Stored data entries:
------------------------------------

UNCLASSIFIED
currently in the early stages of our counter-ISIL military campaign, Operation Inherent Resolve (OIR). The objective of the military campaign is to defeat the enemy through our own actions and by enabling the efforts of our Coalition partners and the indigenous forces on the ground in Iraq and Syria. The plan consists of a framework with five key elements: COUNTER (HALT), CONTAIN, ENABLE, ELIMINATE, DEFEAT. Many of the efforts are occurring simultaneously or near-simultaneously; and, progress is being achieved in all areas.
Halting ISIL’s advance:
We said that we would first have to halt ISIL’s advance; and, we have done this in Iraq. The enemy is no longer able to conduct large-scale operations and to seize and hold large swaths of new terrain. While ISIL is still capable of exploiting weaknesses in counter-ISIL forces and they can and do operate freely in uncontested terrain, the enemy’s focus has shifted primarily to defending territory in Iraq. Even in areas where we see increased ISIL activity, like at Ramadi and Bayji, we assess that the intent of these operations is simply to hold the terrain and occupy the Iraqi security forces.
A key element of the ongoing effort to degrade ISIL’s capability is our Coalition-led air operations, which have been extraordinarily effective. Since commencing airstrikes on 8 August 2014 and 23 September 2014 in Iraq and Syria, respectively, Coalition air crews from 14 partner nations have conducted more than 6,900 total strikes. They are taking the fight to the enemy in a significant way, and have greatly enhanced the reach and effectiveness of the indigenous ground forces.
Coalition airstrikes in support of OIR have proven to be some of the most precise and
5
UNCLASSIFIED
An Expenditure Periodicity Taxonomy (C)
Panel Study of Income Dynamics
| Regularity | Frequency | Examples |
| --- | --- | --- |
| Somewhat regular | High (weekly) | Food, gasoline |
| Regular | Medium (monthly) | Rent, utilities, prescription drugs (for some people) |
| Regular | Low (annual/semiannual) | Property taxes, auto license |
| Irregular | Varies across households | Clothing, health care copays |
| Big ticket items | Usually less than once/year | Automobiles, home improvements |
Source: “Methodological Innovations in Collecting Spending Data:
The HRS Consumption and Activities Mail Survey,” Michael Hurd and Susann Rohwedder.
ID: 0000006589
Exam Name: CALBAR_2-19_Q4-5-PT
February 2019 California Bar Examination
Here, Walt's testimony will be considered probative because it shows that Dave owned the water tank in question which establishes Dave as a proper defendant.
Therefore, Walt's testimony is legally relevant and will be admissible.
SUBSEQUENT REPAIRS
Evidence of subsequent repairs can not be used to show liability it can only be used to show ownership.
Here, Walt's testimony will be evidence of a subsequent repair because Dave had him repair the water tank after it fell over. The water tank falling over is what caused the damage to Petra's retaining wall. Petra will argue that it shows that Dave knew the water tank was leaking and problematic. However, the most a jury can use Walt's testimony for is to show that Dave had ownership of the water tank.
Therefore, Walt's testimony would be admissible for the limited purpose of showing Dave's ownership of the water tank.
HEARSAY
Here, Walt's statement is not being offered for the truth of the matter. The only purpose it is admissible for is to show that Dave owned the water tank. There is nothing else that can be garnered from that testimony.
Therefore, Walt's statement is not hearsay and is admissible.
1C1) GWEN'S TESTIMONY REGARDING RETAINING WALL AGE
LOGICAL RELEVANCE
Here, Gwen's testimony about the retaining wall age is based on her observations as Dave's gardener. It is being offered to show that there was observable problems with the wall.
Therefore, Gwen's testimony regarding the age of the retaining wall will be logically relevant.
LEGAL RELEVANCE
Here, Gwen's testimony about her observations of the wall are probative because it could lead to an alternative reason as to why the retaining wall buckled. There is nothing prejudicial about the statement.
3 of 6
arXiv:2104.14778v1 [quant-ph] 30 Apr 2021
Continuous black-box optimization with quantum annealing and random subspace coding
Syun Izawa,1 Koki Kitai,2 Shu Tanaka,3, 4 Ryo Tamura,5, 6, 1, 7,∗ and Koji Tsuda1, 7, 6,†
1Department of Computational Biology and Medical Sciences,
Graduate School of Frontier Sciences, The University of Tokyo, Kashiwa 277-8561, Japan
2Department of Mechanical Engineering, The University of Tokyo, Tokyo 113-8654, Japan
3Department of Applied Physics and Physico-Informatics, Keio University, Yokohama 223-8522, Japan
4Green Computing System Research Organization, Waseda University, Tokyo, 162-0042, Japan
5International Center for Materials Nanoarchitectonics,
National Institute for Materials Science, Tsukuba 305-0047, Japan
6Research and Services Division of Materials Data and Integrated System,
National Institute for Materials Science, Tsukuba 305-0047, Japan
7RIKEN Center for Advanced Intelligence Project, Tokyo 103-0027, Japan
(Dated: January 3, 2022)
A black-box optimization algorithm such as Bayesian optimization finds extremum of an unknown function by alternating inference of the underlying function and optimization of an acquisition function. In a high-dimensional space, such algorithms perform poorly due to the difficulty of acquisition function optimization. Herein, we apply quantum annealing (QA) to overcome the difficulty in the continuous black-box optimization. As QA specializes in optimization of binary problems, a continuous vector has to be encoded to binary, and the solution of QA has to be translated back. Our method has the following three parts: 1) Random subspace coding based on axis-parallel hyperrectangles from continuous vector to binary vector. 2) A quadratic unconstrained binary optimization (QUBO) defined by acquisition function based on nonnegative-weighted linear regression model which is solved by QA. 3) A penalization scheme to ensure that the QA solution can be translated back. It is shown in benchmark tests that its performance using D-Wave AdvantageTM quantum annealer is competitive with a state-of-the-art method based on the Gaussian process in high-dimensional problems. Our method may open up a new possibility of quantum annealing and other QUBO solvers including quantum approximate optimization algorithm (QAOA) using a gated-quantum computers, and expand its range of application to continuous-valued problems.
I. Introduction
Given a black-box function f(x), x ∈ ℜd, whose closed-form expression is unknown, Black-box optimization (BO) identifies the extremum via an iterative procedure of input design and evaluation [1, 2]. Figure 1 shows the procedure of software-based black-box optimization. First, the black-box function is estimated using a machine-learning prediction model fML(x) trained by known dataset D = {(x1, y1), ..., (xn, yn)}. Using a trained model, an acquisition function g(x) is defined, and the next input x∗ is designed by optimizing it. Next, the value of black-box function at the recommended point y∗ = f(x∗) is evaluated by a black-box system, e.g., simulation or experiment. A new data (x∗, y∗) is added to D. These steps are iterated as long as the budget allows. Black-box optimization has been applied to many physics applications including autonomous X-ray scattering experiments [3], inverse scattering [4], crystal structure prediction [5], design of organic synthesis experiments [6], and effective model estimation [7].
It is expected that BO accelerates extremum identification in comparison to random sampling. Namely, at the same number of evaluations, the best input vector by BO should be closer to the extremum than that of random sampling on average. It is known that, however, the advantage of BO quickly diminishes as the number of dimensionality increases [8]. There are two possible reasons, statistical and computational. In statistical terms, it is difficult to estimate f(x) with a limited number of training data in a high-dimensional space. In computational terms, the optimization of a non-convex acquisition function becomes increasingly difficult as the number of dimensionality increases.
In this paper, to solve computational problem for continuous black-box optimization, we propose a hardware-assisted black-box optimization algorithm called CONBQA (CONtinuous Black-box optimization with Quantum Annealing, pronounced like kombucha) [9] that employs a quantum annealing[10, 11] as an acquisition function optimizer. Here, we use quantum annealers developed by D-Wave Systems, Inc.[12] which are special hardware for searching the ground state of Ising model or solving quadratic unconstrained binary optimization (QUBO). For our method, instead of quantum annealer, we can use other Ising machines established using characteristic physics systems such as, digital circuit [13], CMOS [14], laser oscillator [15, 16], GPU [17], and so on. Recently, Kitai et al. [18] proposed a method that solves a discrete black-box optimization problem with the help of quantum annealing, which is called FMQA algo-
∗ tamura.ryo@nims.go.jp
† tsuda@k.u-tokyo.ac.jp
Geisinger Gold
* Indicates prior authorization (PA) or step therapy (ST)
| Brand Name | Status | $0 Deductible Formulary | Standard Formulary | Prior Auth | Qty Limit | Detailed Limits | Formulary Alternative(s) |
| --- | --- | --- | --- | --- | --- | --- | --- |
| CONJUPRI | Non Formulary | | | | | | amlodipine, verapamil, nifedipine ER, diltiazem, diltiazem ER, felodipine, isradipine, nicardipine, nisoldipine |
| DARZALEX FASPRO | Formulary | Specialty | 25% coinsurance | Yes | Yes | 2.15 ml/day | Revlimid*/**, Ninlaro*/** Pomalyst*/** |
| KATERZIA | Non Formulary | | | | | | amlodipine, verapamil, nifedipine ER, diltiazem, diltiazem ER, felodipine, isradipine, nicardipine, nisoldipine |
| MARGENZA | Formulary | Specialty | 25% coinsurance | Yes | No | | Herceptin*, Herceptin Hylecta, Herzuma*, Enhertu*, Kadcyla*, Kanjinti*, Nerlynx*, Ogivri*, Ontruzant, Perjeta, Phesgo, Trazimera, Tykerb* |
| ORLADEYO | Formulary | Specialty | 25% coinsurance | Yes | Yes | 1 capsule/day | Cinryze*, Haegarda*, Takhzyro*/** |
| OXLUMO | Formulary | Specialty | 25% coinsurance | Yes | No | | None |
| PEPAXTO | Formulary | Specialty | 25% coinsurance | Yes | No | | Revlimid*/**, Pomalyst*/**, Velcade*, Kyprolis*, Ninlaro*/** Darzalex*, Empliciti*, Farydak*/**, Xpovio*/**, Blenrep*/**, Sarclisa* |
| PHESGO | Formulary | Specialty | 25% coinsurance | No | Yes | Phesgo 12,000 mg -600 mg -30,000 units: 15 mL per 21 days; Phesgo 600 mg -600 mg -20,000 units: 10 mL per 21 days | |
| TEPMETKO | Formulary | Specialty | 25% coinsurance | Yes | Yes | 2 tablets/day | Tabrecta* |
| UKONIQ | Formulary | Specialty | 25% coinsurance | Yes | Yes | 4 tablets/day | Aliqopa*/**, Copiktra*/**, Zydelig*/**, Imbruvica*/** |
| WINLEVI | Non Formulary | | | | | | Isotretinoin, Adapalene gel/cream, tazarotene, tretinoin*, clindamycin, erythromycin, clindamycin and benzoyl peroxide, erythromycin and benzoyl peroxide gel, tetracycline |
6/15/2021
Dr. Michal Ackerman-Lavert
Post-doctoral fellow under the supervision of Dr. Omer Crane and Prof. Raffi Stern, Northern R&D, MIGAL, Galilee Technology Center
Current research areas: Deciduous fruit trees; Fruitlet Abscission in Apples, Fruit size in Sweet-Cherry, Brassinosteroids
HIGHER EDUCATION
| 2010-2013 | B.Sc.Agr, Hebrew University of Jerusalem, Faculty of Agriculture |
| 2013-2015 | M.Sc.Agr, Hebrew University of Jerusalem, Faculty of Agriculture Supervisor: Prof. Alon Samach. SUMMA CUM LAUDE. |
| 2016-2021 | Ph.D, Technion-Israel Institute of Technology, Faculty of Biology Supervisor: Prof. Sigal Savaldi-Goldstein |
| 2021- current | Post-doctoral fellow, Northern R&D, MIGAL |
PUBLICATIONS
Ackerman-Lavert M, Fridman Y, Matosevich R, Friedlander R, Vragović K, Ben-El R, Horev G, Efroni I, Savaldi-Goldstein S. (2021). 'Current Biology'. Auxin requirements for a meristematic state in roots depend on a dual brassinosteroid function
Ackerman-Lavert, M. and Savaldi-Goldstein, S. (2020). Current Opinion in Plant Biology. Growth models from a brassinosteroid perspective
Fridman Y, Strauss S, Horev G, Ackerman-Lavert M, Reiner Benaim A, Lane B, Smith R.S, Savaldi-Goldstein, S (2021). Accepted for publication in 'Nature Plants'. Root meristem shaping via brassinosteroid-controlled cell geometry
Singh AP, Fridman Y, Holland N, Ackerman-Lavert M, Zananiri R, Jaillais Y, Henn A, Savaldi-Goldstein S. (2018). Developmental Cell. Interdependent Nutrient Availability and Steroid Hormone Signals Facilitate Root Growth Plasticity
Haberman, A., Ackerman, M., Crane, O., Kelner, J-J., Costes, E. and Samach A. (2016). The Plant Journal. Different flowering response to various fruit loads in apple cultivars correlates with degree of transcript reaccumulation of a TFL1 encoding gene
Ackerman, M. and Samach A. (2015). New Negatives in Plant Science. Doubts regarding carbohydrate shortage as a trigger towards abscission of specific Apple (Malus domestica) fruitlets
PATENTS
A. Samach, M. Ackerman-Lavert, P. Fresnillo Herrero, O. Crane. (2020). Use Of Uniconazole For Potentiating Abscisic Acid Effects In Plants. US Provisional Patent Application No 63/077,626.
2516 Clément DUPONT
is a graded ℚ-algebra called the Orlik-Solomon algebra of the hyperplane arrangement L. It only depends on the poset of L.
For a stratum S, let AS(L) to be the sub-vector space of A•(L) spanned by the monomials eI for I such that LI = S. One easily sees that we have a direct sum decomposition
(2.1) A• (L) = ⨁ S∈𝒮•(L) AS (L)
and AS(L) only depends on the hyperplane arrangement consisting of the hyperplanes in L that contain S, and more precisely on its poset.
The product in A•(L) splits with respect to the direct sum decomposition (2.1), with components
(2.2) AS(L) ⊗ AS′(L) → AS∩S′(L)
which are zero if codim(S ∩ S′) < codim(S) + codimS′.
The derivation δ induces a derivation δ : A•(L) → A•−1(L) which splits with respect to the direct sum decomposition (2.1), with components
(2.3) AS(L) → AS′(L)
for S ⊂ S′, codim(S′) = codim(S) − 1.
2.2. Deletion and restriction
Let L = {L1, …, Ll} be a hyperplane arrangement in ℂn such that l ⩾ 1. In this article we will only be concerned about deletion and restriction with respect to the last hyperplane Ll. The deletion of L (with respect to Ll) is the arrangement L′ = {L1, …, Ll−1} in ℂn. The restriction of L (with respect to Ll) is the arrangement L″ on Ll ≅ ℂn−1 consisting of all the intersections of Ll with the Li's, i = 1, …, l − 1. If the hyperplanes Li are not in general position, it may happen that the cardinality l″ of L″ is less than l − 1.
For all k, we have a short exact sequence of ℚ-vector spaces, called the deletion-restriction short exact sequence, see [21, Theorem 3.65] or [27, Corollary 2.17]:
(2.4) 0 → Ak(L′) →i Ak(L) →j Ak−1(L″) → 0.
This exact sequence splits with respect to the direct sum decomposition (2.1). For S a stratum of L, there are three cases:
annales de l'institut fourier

------------------------------------

> [Exercise description]: I'd like the lines above from the one with "5International Center for" up to and including the one with "(Dated: January 3, 2022)" copied exactly, with no other lines.

> [Result of the task]:
5International Center for Materials Nanoarchitectonics,
National Institute for Materials Science, Tsukuba 305-0047, Japan
6Research and Services Division of Materials Data and Integrated System,
National Institute for Materials Science, Tsukuba 305-0047, Japan
7RIKEN Center for Advanced Intelligence Project, Tokyo 103-0027, Japan
(Dated: January 3, 2022)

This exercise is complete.